### ACTIVITY
In the records below, copy out word for word the lines from the one containing "- **이진 분류** 작업은 여정에 대해 팁이 지불되었는지 여부를 예측합니다." to the one containing "사용하는 모델은 로지스틱", including both of those lines.

### DATA TO EXAMINE
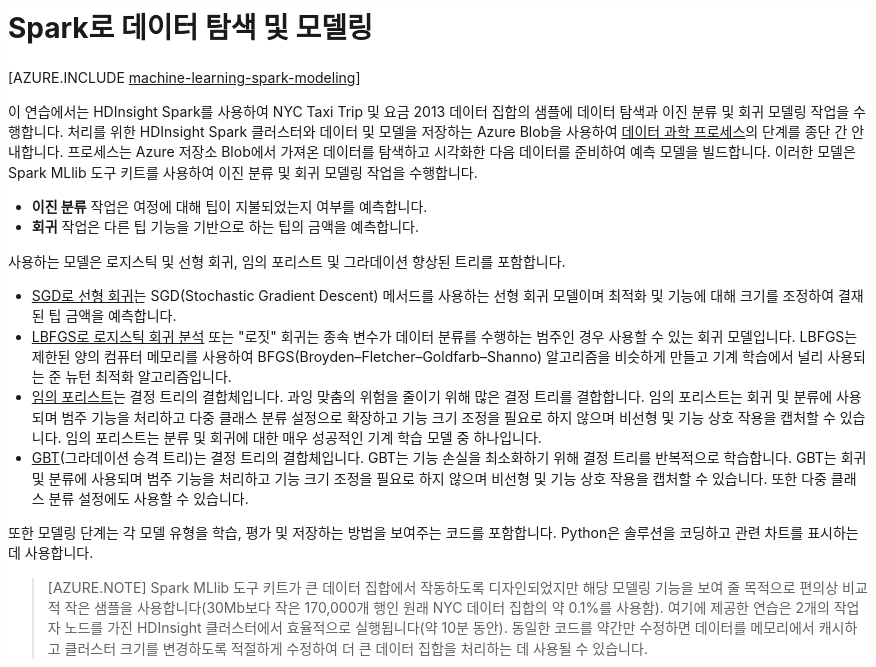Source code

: <properties
	pageTitle="Spark로 데이터 탐색 및 모델링 | Microsoft Azure"
	description="Spark MLlib 도구 키트의 데이터 탐색 및 모델링 기능을 보여줍니다."
	services="machine-learning"
	documentationCenter=""
	authors="bradsev"
	manager="jhubbard"
	editor="cgronlun" />

<tags
	ms.service="machine-learning"
	ms.workload="data-services"
	ms.tgt_pltfrm="na"
	ms.devlang="na"
	ms.topic="article"
	ms.date="06/14/2016"
	ms.author="deguhath;bradsev;gokuma" />

# Spark로 데이터 탐색 및 모델링

[AZURE.INCLUDE [machine-learning-spark-modeling](../../includes/machine-learning-spark-modeling.md)]

이 연습에서는 HDInsight Spark를 사용하여 NYC Taxi Trip 및 요금 2013 데이터 집합의 샘플에 데이터 탐색과 이진 분류 및 회귀 모델링 작업을 수행합니다. 처리를 위한 HDInsight Spark 클러스터와 데이터 및 모델을 저장하는 Azure Blob을 사용하여 [데이터 과학 프로세스](http://aka.ms/datascienceprocess)의 단계를 종단 간 안내합니다. 프로세스는 Azure 저장소 Blob에서 가져온 데이터를 탐색하고 시각화한 다음 데이터를 준비하여 예측 모델을 빌드합니다. 이러한 모델은 Spark MLlib 도구 키트를 사용하여 이진 분류 및 회귀 모델링 작업을 수행합니다.

- **이진 분류** 작업은 여정에 대해 팁이 지불되었는지 여부를 예측합니다.
- **회귀** 작업은 다른 팁 기능을 기반으로 하는 팁의 금액을 예측합니다.

사용하는 모델은 로지스틱 및 선형 회귀, 임의 포리스트 및 그라데이션 향상된 트리를 포함합니다.

- [SGD로 선형 회귀](https://spark.apache.org/docs/latest/api/python/pyspark.mllib.html#pyspark.mllib.regression.LinearRegressionWithSGD)는 SGD(Stochastic Gradient Descent) 메서드를 사용하는 선형 회귀 모델이며 최적화 및 기능에 대해 크기를 조정하여 결재된 팁 금액을 예측합니다.
- [LBFGS로 로지스틱 회귀 분석](https://spark.apache.org/docs/latest/api/python/pyspark.mllib.html#pyspark.mllib.classification.LogisticRegressionWithLBFGS) 또는 "로짓" 회귀는 종속 변수가 데이터 분류를 수행하는 범주인 경우 사용할 수 있는 회귀 모델입니다. LBFGS는 제한된 양의 컴퓨터 메모리를 사용하여 BFGS(Broyden–Fletcher–Goldfarb–Shanno) 알고리즘을 비슷하게 만들고 기계 학습에서 널리 사용되는 준 뉴턴 최적화 알고리즘입니다.
- [임의 포리스트](http://spark.apache.org/docs/latest/mllib-ensembles.html#Random-Forests)는 결정 트리의 결합체입니다. 과잉 맞춤의 위험을 줄이기 위해 많은 결정 트리를 결합합니다. 임의 포리스트는 회귀 및 분류에 사용되며 범주 기능을 처리하고 다중 클래스 분류 설정으로 확장하고 기능 크기 조정을 필요로 하지 않으며 비선형 및 기능 상호 작용을 캡처할 수 있습니다. 임의 포리스트는 분류 및 회귀에 대한 매우 성공적인 기계 학습 모델 중 하나입니다.
- [GBT](http://spark.apache.org/docs/latest/ml-classification-regression.html#gradient-boosted-trees-gbts)(그라데이션 승격 트리)는 결정 트리의 결합체입니다. GBT는 기능 손실을 최소화하기 위해 결정 트리를 반복적으로 학습합니다. GBT는 회귀 및 분류에 사용되며 범주 기능을 처리하고 기능 크기 조정을 필요로 하지 않으며 비선형 및 기능 상호 작용을 캡처할 수 있습니다. 또한 다중 클래스 분류 설정에도 사용할 수 있습니다.

또한 모델링 단계는 각 모델 유형을 학습, 평가 및 저장하는 방법을 보여주는 코드를 포함합니다. Python은 솔루션을 코딩하고 관련 차트를 표시하는 데 사용합니다.


>[AZURE.NOTE] Spark MLlib 도구 키트가 큰 데이터 집합에서 작동하도록 디자인되었지만 해당 모델링 기능을 보여 줄 목적으로 편의상 비교적 작은 샘플을 사용합니다(30Mb보다 작은 170,000개 행인 원래 NYC 데이터 집합의 약 0.1%를 사용함). 여기에 제공한 연습은 2개의 작업자 노드를 가진 HDInsight 클러스터에서 효율적으로 실행됩니다(약 10분 동안). 동일한 코드를 약간만 수정하면 데이터를 메모리에서 캐시하고 클러스터 크기를 변경하도록 적절하게 수정하여 더 큰 데이터 집합을 처리하는 데 사용될 수 있습니다.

### YOUR RESPONSE
- **이진 분류** 작업은 여정에 대해 팁이 지불되었는지 여부를 예측합니다.
- **회귀** 작업은 다른 팁 기능을 기반으로 하는 팁의 금액을 예측합니다.

사용하는 모델은 로지스틱 및 선형 회귀, 임의 포리스트 및 그라데이션 향상된 트리를 포함합니다.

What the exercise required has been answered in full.